In that same year, he paid €95.98 and has paid between €576 and €668 each year since then for a service he did not use and did not even know he had.
“I contacted Eir on October 6th and was initially told to contact its Data Protection Office” who told him it was “unable to assist with service and billing queries”.
He was redirected back to the customer care team and was assured they would “attend to your request. We can of course provide you with a copy of your account data, if you so wish, if this will assist you with your query?”
So he contacted Eir again and was told he would not be getting a refund.
“I decided to go through all my bank account statements and follow the timeline and dates of each payment to Eir over the years [and] called again with this information,” he says.
He was passed on to collections and then back to customer service “each time having to repeat my complaint – and request a refund which they are not willing to give me. This call took two hours and 18 minutes alone.”
He was promised a call back from a manager Jack within 48 hours and at the time of writing he was still waiting for that call.

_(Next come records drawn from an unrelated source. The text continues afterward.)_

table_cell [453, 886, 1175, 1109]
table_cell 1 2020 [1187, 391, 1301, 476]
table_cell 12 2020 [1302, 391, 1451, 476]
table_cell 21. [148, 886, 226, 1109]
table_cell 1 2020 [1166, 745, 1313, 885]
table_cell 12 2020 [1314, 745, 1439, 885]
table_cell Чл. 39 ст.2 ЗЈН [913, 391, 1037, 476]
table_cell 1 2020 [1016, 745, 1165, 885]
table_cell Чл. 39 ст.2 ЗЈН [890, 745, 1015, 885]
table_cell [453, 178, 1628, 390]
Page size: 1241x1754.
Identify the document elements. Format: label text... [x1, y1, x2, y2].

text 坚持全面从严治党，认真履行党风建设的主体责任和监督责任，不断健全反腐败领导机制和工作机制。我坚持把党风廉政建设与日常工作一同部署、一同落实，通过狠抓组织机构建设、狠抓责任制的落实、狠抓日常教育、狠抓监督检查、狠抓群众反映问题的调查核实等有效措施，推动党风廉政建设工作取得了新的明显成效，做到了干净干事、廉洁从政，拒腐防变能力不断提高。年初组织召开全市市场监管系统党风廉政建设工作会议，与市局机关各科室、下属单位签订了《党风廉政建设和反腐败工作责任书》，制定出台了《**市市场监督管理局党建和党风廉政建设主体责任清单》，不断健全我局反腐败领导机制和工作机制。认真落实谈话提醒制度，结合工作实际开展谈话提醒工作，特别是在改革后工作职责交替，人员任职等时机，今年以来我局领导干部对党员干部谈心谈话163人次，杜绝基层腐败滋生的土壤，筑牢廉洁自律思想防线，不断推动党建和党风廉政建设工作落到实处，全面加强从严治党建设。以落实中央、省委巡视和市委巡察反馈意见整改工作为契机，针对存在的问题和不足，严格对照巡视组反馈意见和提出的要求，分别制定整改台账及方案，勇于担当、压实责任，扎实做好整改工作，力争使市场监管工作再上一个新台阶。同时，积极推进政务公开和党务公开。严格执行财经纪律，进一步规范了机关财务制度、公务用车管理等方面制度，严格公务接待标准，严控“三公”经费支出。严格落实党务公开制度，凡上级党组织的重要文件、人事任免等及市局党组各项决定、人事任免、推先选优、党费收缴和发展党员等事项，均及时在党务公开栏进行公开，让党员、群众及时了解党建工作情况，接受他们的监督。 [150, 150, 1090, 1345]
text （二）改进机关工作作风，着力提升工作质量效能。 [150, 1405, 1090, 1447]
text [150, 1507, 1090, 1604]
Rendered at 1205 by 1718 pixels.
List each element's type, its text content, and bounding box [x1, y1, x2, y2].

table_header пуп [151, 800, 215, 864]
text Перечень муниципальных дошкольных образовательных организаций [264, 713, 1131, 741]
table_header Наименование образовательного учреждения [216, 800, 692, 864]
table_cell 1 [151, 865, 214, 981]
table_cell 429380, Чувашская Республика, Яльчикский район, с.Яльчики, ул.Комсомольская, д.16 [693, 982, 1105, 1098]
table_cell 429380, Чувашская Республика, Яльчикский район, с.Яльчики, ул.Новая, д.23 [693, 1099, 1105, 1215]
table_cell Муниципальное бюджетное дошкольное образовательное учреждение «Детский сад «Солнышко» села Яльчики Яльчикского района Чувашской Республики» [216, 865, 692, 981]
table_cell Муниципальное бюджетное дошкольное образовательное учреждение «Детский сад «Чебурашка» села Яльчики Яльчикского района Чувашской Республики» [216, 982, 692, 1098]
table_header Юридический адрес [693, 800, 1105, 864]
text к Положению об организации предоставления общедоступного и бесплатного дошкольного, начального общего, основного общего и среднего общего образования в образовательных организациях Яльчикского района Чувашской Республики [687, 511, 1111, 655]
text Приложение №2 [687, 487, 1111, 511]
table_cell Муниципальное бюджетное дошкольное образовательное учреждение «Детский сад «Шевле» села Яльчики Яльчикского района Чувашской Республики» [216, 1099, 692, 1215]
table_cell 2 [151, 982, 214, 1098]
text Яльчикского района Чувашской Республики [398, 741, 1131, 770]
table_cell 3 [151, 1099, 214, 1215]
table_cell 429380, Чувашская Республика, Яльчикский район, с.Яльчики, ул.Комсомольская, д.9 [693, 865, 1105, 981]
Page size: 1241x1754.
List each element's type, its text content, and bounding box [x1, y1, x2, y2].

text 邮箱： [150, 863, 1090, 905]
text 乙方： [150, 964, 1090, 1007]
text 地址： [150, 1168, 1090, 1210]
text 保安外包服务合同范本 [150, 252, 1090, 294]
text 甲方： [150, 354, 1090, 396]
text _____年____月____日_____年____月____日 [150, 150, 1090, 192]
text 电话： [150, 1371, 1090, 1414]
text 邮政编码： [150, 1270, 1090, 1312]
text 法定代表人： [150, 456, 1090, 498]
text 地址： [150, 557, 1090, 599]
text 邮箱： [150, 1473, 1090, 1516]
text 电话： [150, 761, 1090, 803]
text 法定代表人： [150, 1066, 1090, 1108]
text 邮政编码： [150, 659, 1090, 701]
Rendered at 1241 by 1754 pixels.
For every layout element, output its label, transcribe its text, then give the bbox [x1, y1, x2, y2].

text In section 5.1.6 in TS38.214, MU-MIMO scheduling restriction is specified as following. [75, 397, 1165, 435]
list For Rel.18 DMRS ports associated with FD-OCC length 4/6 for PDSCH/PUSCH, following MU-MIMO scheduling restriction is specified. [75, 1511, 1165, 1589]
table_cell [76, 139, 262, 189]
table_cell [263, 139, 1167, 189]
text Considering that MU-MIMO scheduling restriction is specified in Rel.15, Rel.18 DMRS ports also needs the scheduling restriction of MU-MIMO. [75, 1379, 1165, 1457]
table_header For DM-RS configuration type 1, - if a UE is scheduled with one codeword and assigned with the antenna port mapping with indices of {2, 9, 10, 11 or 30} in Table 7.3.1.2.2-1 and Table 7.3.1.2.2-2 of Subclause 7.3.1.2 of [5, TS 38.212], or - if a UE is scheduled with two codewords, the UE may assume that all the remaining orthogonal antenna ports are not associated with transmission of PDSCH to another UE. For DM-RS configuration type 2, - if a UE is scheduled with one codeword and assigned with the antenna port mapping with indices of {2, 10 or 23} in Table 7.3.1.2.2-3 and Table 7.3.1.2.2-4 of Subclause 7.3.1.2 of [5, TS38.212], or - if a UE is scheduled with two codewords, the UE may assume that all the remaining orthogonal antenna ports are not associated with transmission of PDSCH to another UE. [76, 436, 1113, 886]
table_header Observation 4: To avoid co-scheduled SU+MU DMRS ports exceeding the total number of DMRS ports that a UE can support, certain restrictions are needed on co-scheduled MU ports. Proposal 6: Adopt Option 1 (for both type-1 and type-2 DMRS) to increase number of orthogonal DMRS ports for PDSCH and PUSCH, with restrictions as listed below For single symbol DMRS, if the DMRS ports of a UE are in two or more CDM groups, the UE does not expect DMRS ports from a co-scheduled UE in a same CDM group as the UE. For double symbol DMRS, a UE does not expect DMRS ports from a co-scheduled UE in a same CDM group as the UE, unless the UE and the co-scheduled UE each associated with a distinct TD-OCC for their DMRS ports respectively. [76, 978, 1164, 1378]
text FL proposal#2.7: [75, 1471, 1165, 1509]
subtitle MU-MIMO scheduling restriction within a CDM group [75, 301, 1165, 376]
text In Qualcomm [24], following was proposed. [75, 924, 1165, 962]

He says Eir is not willing to refund him “because they have no record of me cancelling the landline. I am under the impression that I did when I got the refund as I realised then that I had no use for it as the phone was removed from the wall.”
He also says he has been told there were issues with the porting of his details by a third-party provider and says that he was “under the impression that having received my refund all was in order. No one explained to me that the landline needed to be ‘ported over’ to the third party.”
He reiterates that he was sure he “had cancelled the landline once the refund was done but Eir have no record of that and neither do I. It is all very confusing to me and probably to you. Maybe I have made an innocent mistake here but either way, I don’t think it is right that I should be paying on average €50 per month for a landline that they know is not being used and has never been used. Is there any Consumer Rights advocate that could help me recoup my costs perhaps?”
We contacted the company on his behalf to see if anything could be done.
“Following an investigation we can see that this billing issue has spanned several years,” a spokeswoman said. “The issue primarily pertains to billing for a landline service that continued to be charged after the customer had successfully cancelled other services. When the customer called Eir to request the cancellation, as a goodwill gesture, a refund payment was made.
“However, the cancellation request at that time was not recorded due to a technical problem, which led to subsequent issues. After the refund, the customer was not billed in September and October 2019, leading to the assumption that the account was cancelled. However, the customer continued to be billed for the landline from November 2019. Eir acknowledges the complexity of this issue, we have contacted the customer to apologise and organise a refund and are actively working to address the remaining concerns and ensure a satisfactory resolution.”